# 2 in 1 (slibgshot & slingbow)



## kooniu (Jul 14, 2011)

Although the comment is in Polish but a picture is worth a thousand words - a pleasant viewing


----------



## slingshot_sniper (Feb 20, 2011)

Yeah there are many slingshot/slingbows out there,nice one


----------



## Tex-Shooter (Dec 17, 2009)

Very Interesting Kooniu! -- Tex


----------



## e~shot (Jun 3, 2010)

Cool.. every good idea..


----------



## mckee (Oct 28, 2010)

you live in a nice place i like the view


----------



## M.J (Nov 1, 2010)

Wow! I love it!


----------



## spanky (May 29, 2011)

That is one heck of a slingshot-great shot with the arrow mate.


----------



## Charles (Aug 26, 2010)

-------------------------

Brief 1: Reproduce the passage of the slingshot forum thread starting at "# 2 in 1 (slibgshot" and ending at "(Feb 20, 2011)", switching "pleasant" to "delightful".

Intrinsic matrix estimation data:
-------------------------

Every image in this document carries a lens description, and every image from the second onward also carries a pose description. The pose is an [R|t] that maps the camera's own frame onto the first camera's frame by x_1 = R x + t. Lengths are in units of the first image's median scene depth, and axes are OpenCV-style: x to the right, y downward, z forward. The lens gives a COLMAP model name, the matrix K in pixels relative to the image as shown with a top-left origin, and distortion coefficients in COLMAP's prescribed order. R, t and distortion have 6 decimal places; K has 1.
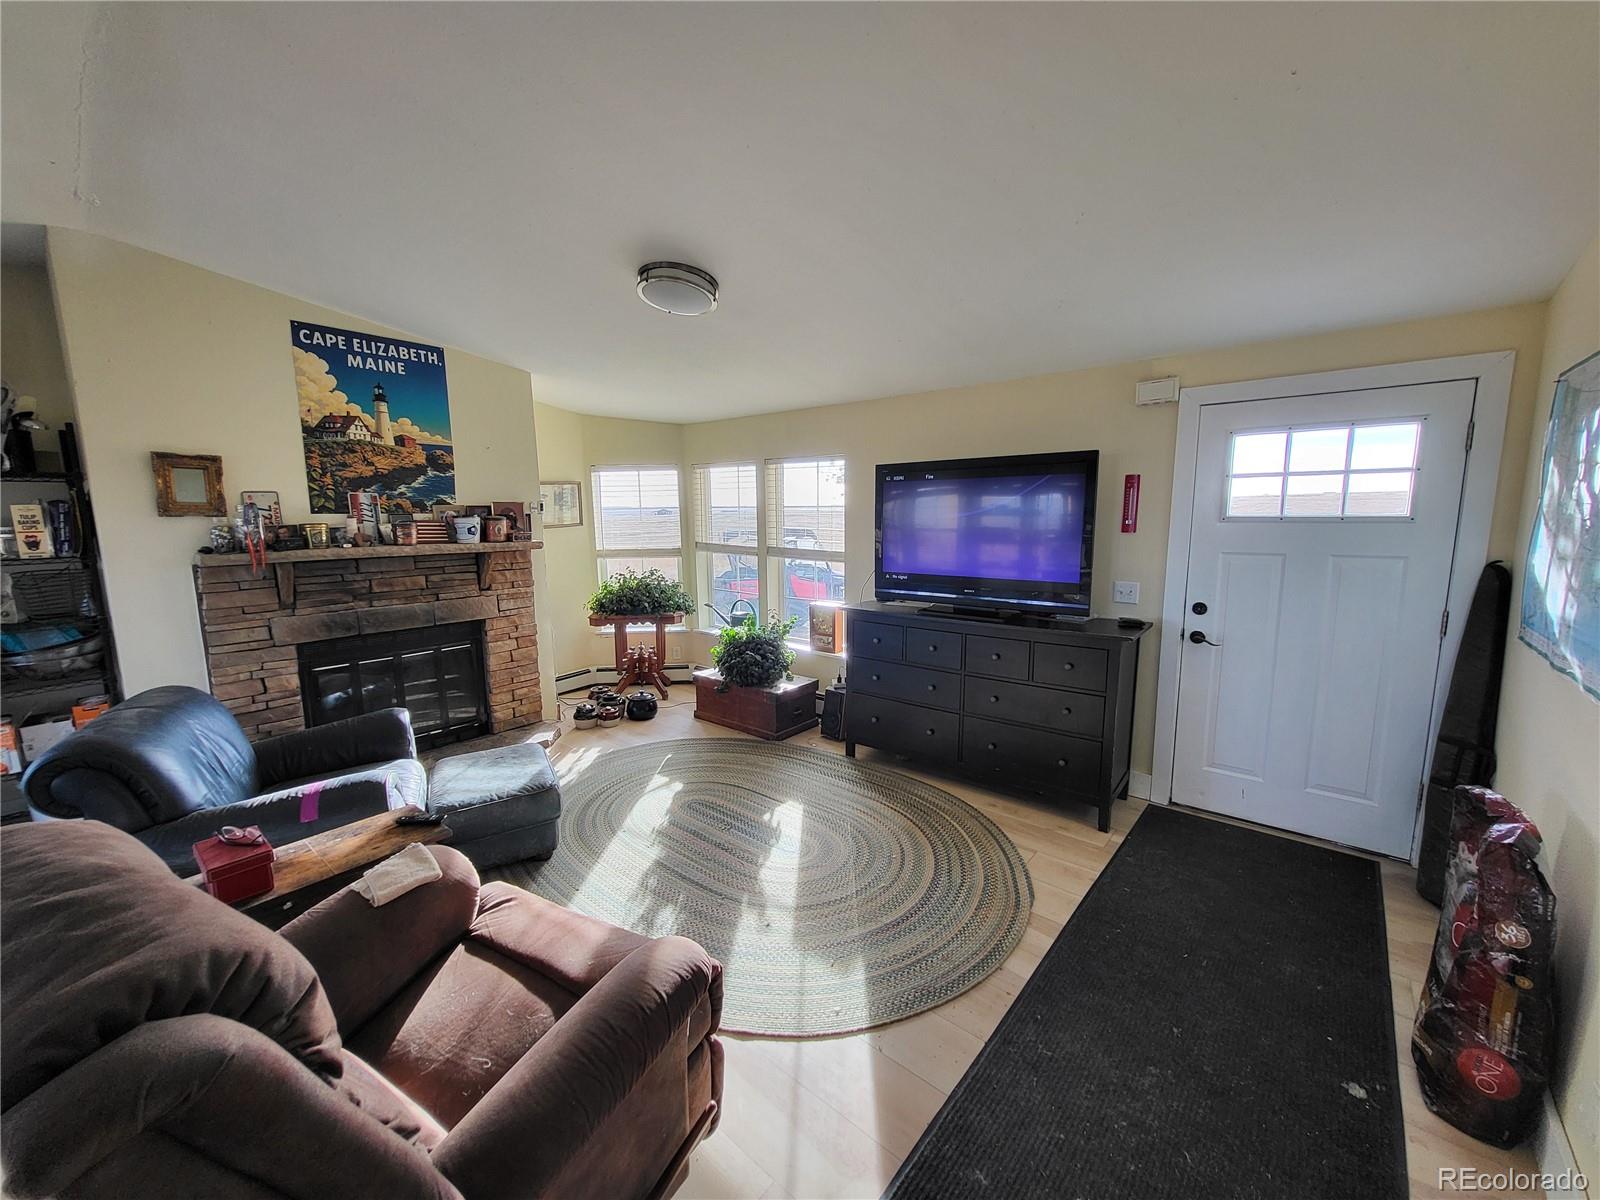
lens RADIAL K [[631.6, 0, 793.5], [0, 631.6, 604.5], [0, 0, 1]] dist [-0.000685, -0.000431]
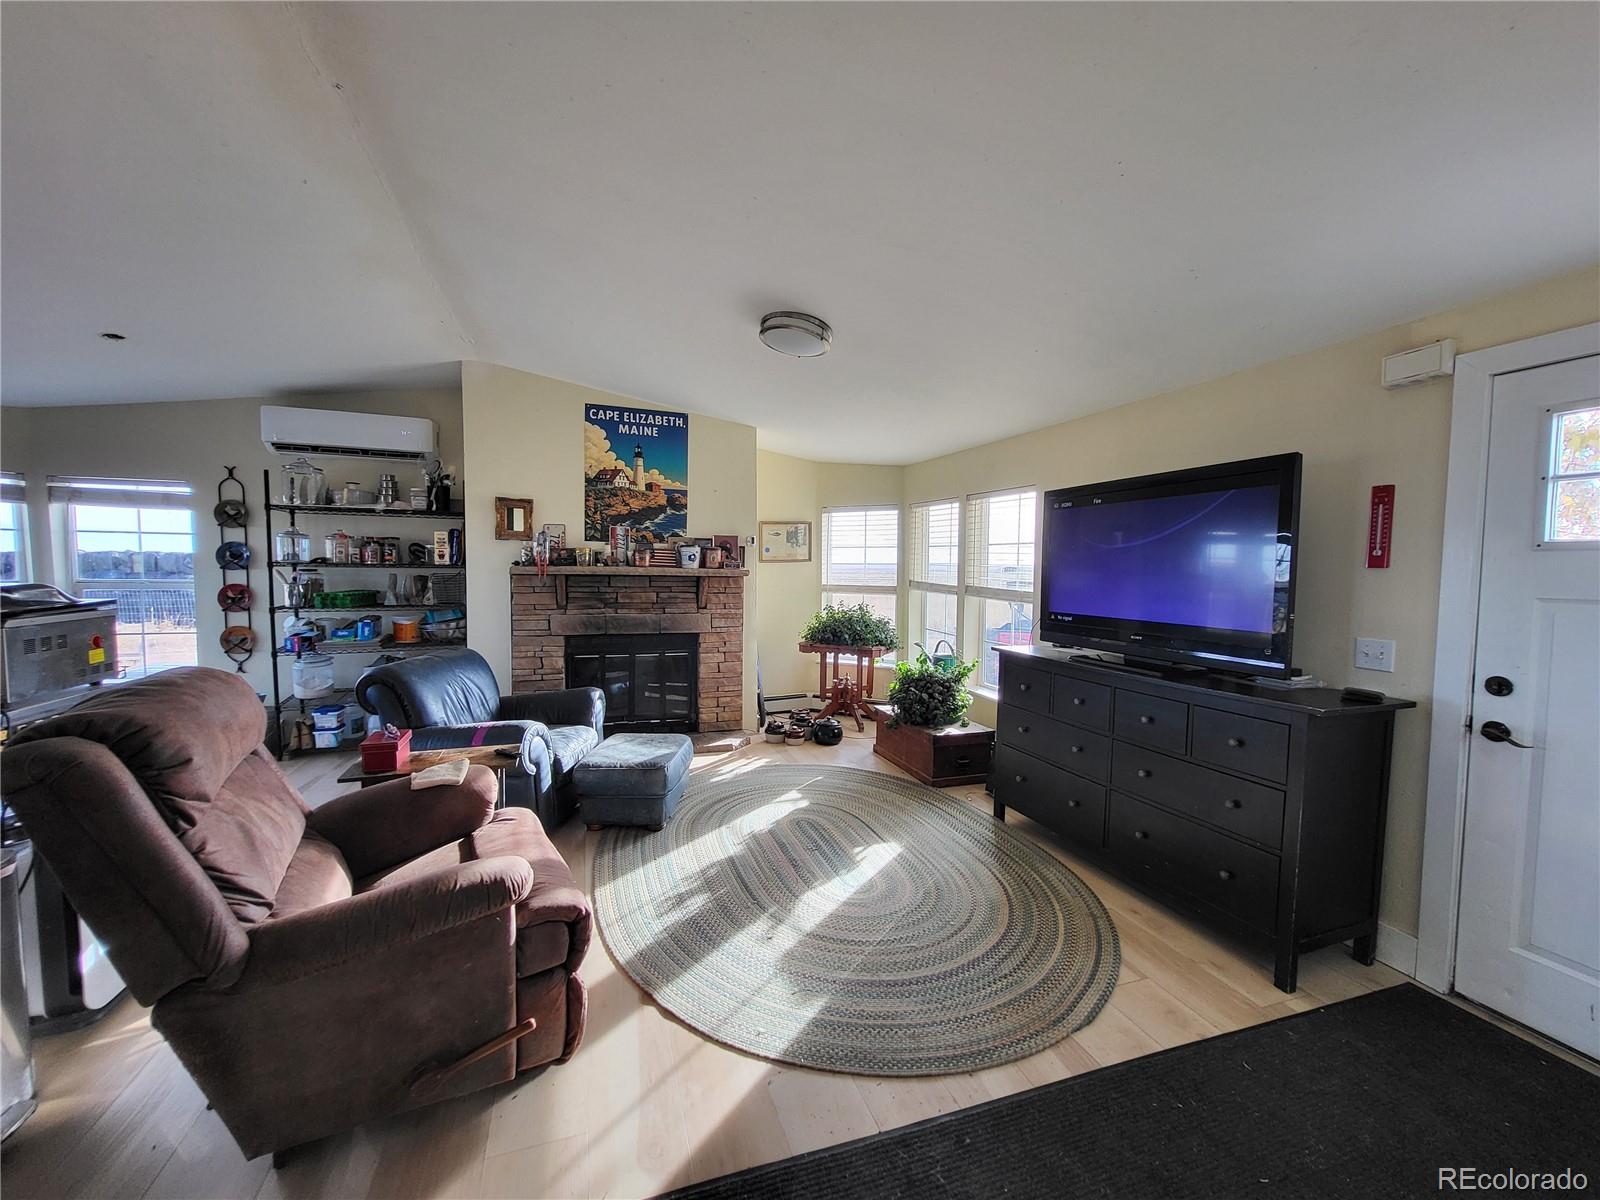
lens RADIAL K [[631.6, 0, 793.5], [0, 631.6, 604.5], [0, 0, 1]] dist [-0.000685, -0.000431]
pose [[0.855566, 0.053355, -0.514937, 0.316254], [-0.099303, 0.993118, -0.062090, 0.030559], [0.508081, 0.104257, 0.854976, 0.077840]]
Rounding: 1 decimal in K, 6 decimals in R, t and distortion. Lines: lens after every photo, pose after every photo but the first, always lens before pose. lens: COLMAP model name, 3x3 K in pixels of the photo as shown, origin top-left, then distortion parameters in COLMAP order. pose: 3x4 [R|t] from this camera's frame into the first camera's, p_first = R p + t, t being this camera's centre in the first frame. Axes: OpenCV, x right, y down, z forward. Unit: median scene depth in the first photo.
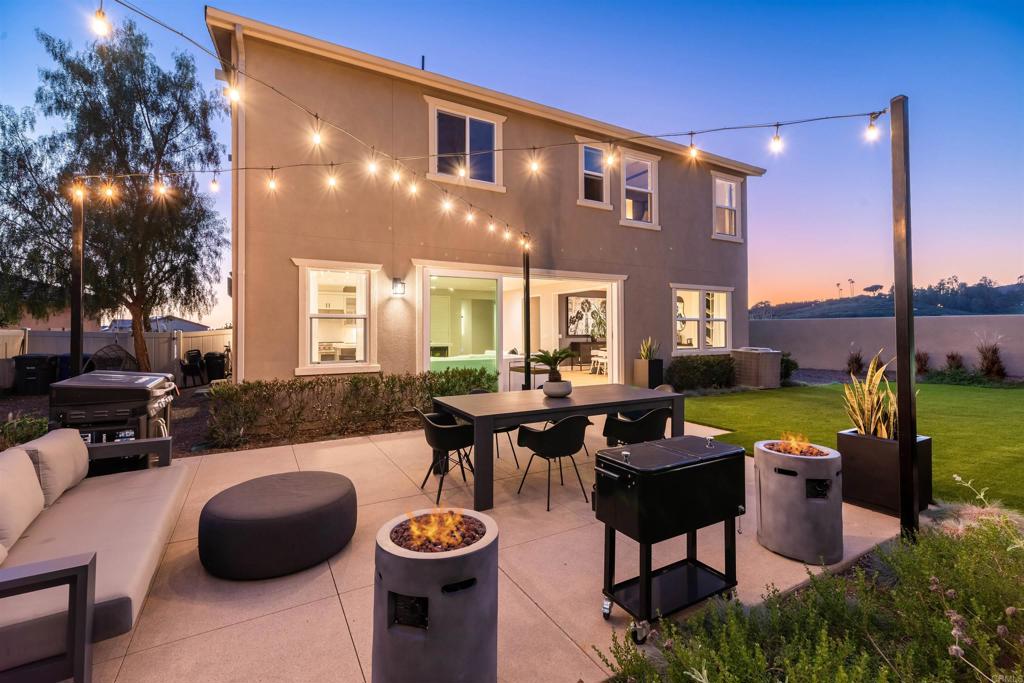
lens RADIAL K [[454.0, 0, 514.1], [0, 454.0, 315.2], [0, 0, 1]] dist [0.000907, 0.000220]
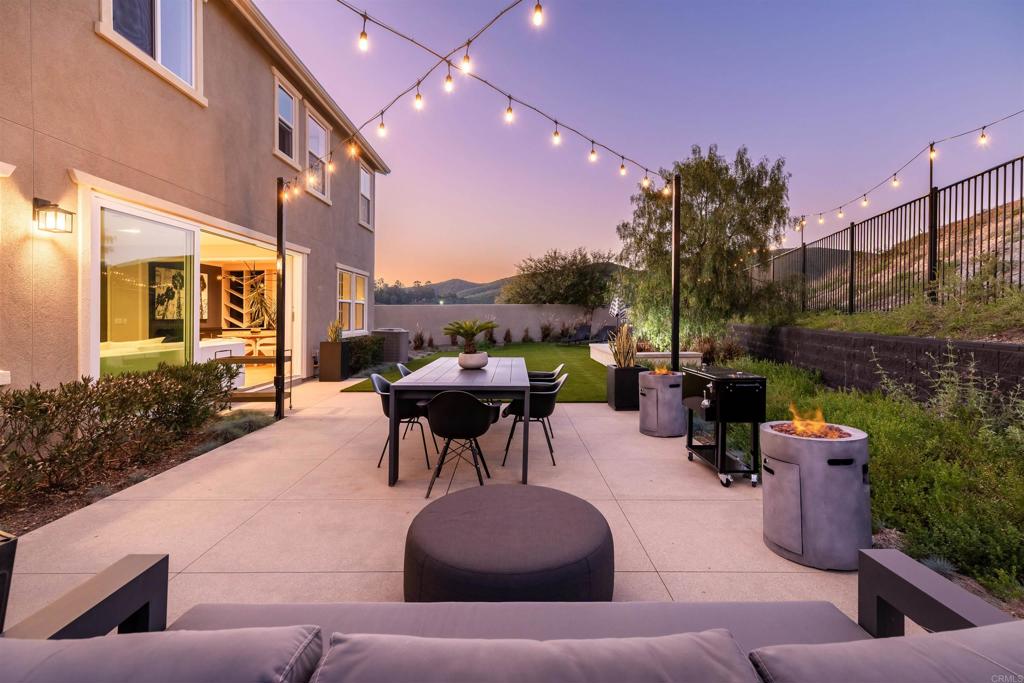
lens RADIAL K [[454.0, 0, 514.1], [0, 454.0, 315.2], [0, 0, 1]] dist [0.000907, 0.000220]
pose [[0.494182, 0.001338, 0.869357, -0.275941], [-0.021275, 0.999718, 0.010555, 0.020195], [-0.869098, -0.023712, 0.494071, 0.169870]]
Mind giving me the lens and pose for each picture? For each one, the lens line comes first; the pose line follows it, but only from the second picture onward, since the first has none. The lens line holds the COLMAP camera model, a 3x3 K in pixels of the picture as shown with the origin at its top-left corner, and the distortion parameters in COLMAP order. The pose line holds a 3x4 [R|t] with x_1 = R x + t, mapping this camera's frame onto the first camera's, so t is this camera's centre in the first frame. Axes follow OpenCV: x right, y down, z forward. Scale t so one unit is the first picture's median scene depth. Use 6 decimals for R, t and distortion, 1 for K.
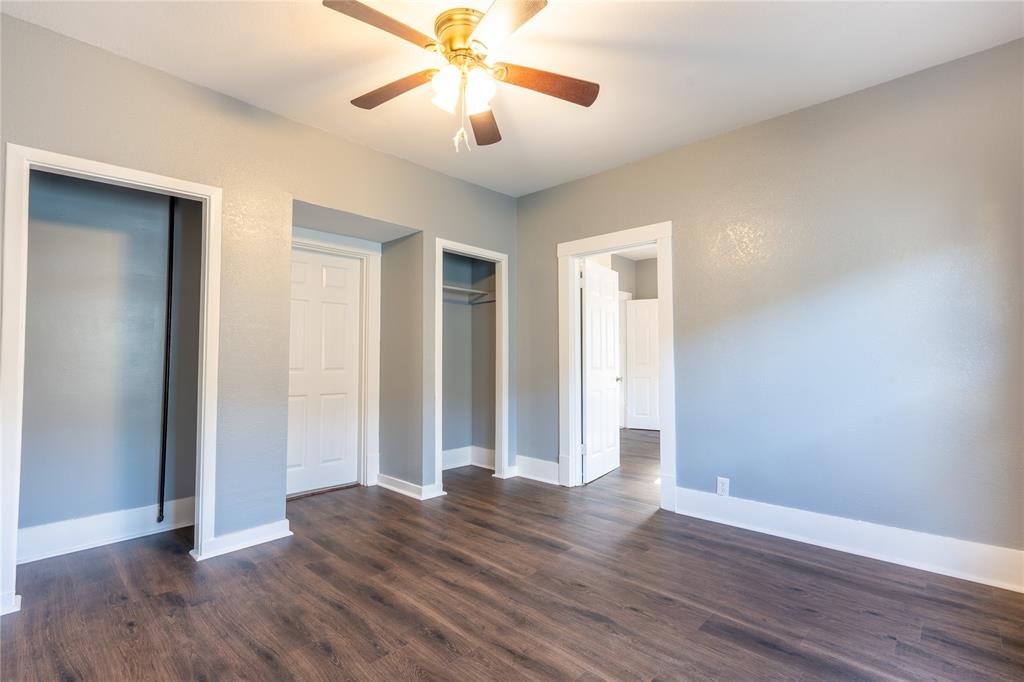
lens RADIAL K [[468.7, 0, 512.7], [0, 468.7, 345.2], [0, 0, 1]] dist [-0.002656, -0.000134]
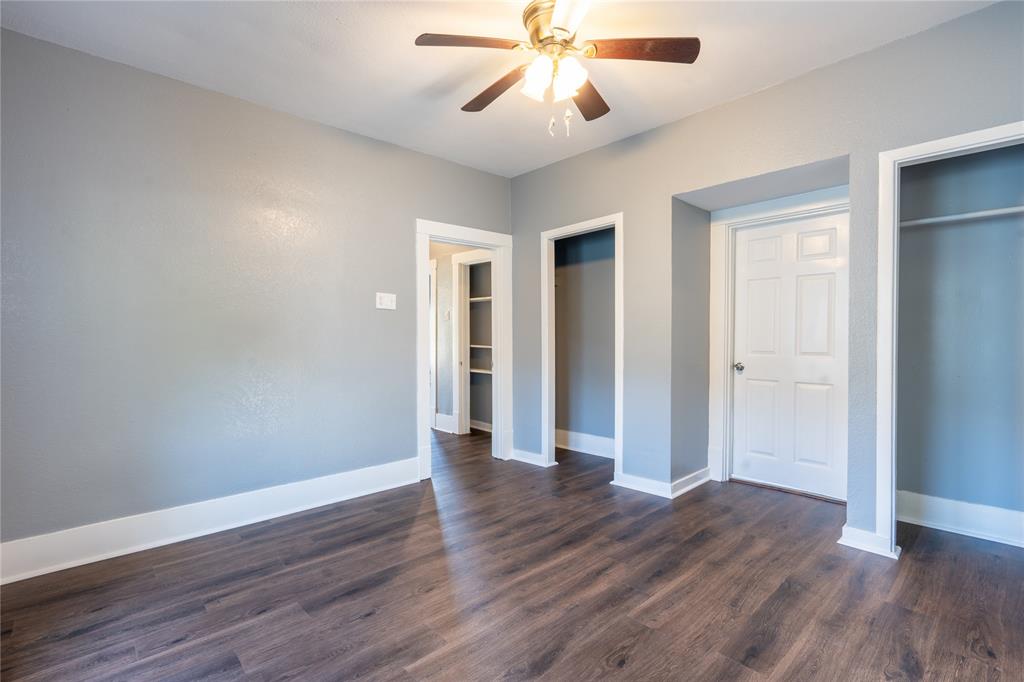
lens RADIAL K [[485.2, 0, 517.2], [0, 485.2, 337.2], [0, 0, 1]] dist [-0.001559, 0.000155]
pose [[-0.068690, -0.003290, -0.997633, 0.839949], [0.028217, 0.999588, -0.005239, 0.016983], [0.997239, -0.028510, -0.068569, 0.853240]]
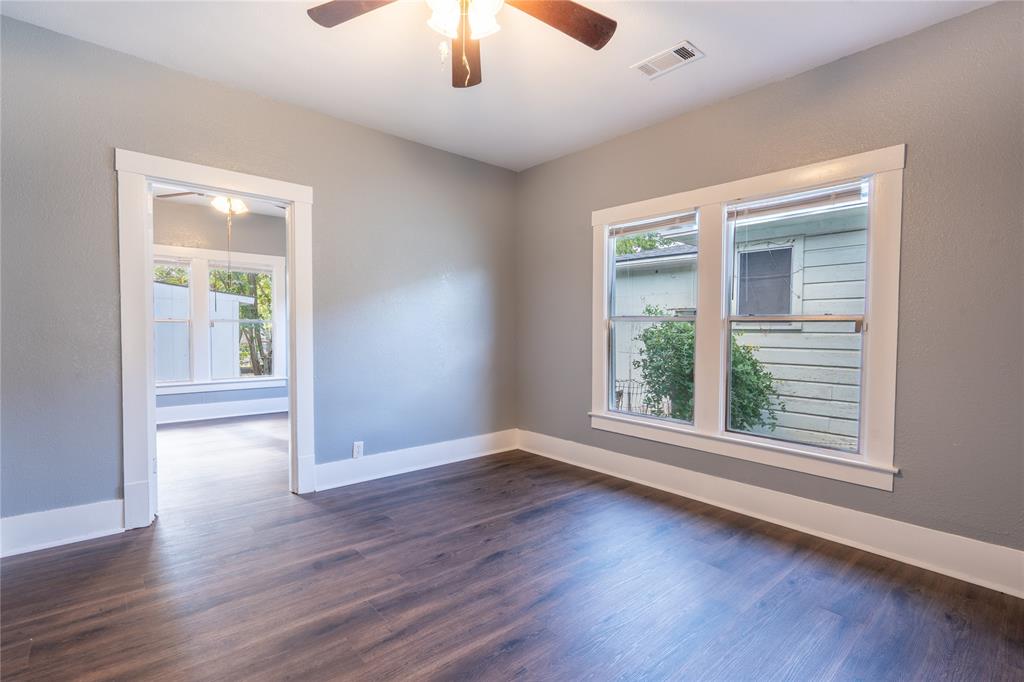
lens RADIAL K [[460.9, 0, 512.9], [0, 460.9, 342.7], [0, 0, 1]] dist [-0.006316, 0.000265]
pose [[0.106138, -0.018955, 0.994171, -0.784494], [-0.032754, 0.999209, 0.022548, 0.017332], [-0.993812, -0.034956, 0.105434, 0.707166]]
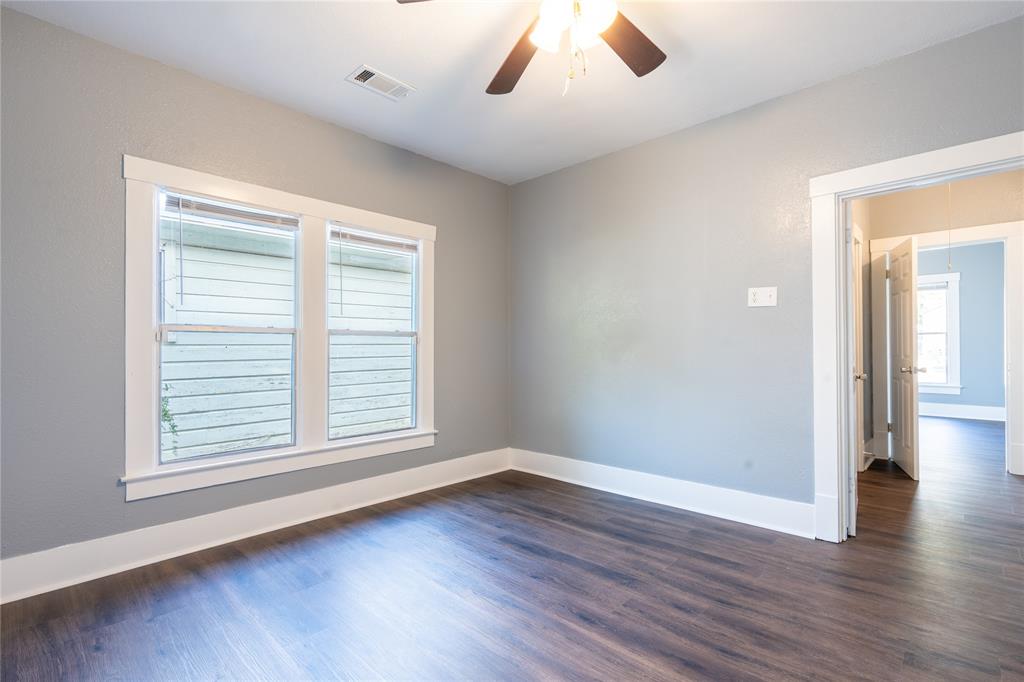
lens RADIAL K [[478.7, 0, 487.1], [0, 478.7, 345.6], [0, 0, 1]] dist [-0.002485, -0.000726]
pose [[-0.998640, 0.007357, 0.051610, 0.001787], [0.006267, 0.999755, -0.021233, 0.030187], [-0.051754, -0.020881, -0.998442, 1.587213]]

-------------------------

Brief 2: Duplicate the rows starting at the line that contains "Mind giving me" and ending at the last line of the rows, leaving out the pictures.

Worked solution 1:
# 2 in 1 (slibgshot & slingbow)



## kooniu (Jul 14, 2011)

Although the comment is in Polish but a picture is worth a thousand words - a delightful viewing


----------



## slingshot_sniper (Feb 20, 2011)

Worked solution 2:
Mind giving me the lens and pose for each picture? For each one, the lens line comes first; the pose line follows it, but only from the second picture onward, since the first has none. The lens line holds the COLMAP camera model, a 3x3 K in pixels of the picture as shown with the origin at its top-left corner, and the distortion parameters in COLMAP order. The pose line holds a 3x4 [R|t] with x_1 = R x + t, mapping this camera's frame onto the first camera's, so t is this camera's centre in the first frame. Axes follow OpenCV: x right, y down, z forward. Scale t so one unit is the first picture's median scene depth. Use 6 decimals for R, t and distortion, 1 for K.
lens RADIAL K [[468.7, 0, 512.7], [0, 468.7, 345.2], [0, 0, 1]] dist [-0.002656, -0.000134]
lens RADIAL K [[485.2, 0, 517.2], [0, 485.2, 337.2], [0, 0, 1]] dist [-0.001559, 0.000155]
pose [[-0.068690, -0.003290, -0.997633, 0.839949], [0.028217, 0.999588, -0.005239, 0.016983], [0.997239, -0.028510, -0.068569, 0.853240]]
lens RADIAL K [[460.9, 0, 512.9], [0, 460.9, 342.7], [0, 0, 1]] dist [-0.006316, 0.000265]
pose [[0.106138, -0.018955, 0.994171, -0.784494], [-0.032754, 0.999209, 0.022548, 0.017332], [-0.993812, -0.034956, 0.105434, 0.707166]]
lens RADIAL K [[478.7, 0, 487.1], [0, 478.7, 345.6], [0, 0, 1]] dist [-0.002485, -0.000726]
pose [[-0.998640, 0.007357, 0.051610, 0.001787], [0.006267, 0.999755, -0.021233, 0.030187], [-0.051754, -0.020881, -0.998442, 1.587213]]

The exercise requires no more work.